The following example shows an atomic pointer being incremented. It is expected that all the work-items in the sub_group will increment the atomic value, but we opportunistically capture the groups of work-items as they arrive to this point in the control flow.
template <sycl::memory_order Order,
sycl::memory_scope Scope,
sycl::access::address_space AddressSpace>
int atomic_aggregate_inc(sycl::sub_group sg, sycl::atomic_ref<int, Order, Scope, AddressSpace> ptr) {
// get the set of work-items that called this function simultaneously
auto active_group = sycl::ext::oneapi::experimental::this_kernel::get_opportunistic_group();
// increment the atomic once on behalf of all active work-items
int count = active_group.get_local_linear_range();
int old_value;
if (active_group.leader()) {
old_value = ptr.fetch_add(count);
}
// return the value the individual work-item might have received if it had worked alone
auto base = sycl::group_broadcast(active_group, old_value);
auto idx = active_group.get_local_linear_id();
return base + idx;
}
This non-normative section provides information about one possible implementation of this extension. It is not part of the specification of the extension’s API.
For SPIR-V backends, all user-constructed group types are expected to be
implemented using SPIR-V’s
non-uniform
instructions. fixed_size_group
functionality is expected to leverage the
optional PartitionSize
argument of those instructions. Each group type will
require slightly different usage of those instructions to ensure that distinct
groups encounter unique control flow when appropriate.

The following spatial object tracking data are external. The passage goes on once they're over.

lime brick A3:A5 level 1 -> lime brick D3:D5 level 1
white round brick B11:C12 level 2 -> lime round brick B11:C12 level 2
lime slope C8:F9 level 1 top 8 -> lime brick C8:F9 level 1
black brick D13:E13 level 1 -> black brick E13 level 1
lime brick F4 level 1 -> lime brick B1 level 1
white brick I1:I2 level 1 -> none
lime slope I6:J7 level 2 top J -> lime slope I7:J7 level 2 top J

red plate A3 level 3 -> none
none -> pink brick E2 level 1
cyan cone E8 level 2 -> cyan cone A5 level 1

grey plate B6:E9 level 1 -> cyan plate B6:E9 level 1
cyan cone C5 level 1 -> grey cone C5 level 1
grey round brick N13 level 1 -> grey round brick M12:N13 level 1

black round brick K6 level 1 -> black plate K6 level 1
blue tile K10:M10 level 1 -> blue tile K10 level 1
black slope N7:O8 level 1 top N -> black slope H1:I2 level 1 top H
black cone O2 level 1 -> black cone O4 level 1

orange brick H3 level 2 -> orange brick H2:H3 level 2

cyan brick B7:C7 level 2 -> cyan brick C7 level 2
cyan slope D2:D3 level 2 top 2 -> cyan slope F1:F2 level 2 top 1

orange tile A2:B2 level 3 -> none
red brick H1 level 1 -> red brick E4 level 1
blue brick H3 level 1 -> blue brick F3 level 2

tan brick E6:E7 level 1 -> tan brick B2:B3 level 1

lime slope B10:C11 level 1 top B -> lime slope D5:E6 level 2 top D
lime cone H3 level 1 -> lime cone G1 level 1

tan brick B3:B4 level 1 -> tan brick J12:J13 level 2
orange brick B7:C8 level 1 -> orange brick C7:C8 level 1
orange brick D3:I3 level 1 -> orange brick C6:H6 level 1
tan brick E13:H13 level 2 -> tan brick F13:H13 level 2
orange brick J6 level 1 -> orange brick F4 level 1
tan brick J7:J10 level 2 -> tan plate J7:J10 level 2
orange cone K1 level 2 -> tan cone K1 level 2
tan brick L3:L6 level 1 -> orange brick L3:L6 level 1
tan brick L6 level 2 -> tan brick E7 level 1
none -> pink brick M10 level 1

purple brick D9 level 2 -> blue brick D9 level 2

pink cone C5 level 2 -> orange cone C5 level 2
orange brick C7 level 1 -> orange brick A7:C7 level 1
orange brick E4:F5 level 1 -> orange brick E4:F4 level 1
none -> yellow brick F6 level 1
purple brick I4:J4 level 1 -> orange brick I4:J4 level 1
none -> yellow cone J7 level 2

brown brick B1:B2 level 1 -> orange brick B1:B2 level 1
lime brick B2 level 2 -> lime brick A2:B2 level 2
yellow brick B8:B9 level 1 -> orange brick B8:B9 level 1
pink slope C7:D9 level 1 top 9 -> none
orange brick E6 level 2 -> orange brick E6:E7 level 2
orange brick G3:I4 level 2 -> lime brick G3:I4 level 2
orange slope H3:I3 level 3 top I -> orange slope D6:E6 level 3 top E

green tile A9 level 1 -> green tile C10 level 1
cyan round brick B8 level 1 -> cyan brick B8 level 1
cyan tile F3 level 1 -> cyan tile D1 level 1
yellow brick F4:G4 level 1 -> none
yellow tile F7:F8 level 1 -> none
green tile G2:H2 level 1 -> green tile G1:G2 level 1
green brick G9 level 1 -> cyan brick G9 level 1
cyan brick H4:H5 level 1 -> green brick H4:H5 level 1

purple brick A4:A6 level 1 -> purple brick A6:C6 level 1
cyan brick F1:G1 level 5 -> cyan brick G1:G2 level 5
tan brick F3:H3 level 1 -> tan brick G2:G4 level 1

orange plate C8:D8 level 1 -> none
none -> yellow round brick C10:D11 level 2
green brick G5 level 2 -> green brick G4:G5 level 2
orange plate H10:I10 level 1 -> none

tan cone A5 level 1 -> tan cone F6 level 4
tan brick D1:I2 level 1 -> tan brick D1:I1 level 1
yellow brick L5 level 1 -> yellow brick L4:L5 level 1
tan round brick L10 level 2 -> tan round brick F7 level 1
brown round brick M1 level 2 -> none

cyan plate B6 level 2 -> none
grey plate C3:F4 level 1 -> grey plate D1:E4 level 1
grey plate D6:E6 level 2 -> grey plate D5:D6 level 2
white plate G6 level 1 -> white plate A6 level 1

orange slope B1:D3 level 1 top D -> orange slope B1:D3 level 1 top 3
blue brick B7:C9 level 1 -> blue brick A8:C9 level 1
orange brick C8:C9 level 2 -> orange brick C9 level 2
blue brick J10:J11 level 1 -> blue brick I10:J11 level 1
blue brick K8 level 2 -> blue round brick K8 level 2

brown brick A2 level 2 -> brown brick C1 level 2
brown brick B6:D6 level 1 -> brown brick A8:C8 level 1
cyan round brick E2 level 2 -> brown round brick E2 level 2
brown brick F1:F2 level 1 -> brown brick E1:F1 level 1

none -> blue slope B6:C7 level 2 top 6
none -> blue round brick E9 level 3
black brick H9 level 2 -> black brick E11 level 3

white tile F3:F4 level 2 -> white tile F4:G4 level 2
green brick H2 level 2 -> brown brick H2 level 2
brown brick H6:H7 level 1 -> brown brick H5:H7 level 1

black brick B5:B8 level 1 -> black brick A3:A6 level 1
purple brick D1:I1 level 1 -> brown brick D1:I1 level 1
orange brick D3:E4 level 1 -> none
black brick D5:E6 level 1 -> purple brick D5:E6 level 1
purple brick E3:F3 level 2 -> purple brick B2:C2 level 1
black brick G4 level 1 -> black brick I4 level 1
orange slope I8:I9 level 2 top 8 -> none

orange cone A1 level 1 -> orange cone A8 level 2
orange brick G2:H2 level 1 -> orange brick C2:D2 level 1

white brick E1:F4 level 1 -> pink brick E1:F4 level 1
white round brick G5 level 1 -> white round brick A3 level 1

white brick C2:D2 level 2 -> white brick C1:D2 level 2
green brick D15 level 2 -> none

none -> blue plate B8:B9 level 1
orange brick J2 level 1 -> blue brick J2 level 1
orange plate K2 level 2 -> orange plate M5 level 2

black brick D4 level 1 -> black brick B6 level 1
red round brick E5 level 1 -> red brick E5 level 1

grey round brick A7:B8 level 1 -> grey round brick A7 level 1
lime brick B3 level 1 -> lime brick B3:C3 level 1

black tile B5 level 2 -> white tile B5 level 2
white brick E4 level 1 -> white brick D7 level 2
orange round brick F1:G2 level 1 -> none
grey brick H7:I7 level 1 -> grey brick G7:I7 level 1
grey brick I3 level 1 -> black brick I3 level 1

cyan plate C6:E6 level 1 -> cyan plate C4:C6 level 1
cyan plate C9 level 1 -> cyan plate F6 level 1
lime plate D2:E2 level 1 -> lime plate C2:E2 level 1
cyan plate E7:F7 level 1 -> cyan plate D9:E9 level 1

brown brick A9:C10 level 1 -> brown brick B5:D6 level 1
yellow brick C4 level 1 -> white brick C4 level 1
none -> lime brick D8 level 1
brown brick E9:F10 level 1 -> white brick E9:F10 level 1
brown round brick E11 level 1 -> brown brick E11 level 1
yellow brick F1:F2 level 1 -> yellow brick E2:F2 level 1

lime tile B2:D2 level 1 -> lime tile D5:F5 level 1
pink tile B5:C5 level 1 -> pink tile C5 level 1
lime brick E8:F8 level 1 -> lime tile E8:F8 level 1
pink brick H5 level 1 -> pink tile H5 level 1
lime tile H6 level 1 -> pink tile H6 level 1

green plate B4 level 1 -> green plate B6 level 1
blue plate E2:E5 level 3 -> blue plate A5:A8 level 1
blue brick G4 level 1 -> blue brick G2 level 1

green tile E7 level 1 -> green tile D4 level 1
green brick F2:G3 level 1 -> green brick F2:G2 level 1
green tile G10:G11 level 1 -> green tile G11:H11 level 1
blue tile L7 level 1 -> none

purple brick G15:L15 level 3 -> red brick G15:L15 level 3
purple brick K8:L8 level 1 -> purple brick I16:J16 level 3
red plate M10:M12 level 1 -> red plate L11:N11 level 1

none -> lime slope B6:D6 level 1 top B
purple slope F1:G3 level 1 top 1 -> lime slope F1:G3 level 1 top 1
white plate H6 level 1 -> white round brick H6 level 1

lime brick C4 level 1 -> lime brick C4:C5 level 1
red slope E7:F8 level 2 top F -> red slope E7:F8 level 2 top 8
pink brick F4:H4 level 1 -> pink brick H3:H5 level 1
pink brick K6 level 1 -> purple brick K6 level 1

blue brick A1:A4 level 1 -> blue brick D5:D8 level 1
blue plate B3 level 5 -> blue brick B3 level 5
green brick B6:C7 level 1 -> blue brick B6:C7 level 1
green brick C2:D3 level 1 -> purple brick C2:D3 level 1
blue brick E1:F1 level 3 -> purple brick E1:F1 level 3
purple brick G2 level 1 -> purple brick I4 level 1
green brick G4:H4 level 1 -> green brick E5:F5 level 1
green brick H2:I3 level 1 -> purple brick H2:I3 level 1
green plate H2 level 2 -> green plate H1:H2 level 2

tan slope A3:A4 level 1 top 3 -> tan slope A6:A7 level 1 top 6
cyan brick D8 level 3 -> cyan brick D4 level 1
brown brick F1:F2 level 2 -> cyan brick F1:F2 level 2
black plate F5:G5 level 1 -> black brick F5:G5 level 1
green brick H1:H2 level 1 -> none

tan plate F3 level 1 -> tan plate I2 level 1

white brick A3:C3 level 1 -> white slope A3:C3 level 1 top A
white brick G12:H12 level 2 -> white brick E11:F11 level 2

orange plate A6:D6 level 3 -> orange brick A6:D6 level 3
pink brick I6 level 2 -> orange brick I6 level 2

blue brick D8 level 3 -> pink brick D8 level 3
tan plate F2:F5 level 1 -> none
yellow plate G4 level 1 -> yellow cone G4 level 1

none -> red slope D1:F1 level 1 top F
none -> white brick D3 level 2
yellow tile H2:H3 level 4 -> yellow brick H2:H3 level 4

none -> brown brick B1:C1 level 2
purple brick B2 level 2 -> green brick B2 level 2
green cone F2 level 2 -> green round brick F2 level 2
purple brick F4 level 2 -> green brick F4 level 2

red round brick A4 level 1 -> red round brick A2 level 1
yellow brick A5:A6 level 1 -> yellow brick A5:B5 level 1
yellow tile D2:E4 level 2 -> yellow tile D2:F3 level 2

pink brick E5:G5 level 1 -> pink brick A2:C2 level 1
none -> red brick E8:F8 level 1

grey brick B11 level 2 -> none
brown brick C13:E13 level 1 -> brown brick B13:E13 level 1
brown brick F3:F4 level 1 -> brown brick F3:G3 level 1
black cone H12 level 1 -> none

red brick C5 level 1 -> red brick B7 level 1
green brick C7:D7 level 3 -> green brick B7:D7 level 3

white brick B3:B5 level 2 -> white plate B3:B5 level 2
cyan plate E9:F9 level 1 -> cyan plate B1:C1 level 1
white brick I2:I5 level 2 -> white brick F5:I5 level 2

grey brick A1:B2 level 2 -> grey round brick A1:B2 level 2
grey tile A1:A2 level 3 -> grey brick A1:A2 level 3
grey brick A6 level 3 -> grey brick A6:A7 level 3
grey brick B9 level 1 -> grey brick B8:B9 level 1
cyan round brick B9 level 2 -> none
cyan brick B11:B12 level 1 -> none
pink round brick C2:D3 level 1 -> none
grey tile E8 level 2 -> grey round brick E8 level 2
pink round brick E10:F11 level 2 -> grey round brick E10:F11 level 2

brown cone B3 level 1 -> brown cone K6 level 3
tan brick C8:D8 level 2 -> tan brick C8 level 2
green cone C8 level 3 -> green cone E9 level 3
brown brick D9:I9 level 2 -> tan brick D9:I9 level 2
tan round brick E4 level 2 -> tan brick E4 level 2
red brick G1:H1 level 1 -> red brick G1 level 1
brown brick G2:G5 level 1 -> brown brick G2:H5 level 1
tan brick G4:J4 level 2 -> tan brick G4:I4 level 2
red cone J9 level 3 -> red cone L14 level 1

For CUDA backends, all user-constructed group types are expected to be lowered
to PTX instructions with explicit masks. The only expected difference in
implementation for the different group types is how the mask is initially
constructed. Supporting tangle_group
may require the compiler to construct
masks when encountering control flow constructs, and to pass those masks
across call boundaries.
-
Should
tangle_group
support work-groups or just sub-groups?SPIR-V "tangled instructions" include group and sub-group instructions, but it is unclear how to identify which work-items in different sub-groups are executing the same control flow (without introducing significant overhead). If we decide at a later date that
tangle_group
should support only sub-groups, we should revisit the name to avoid creating confusion.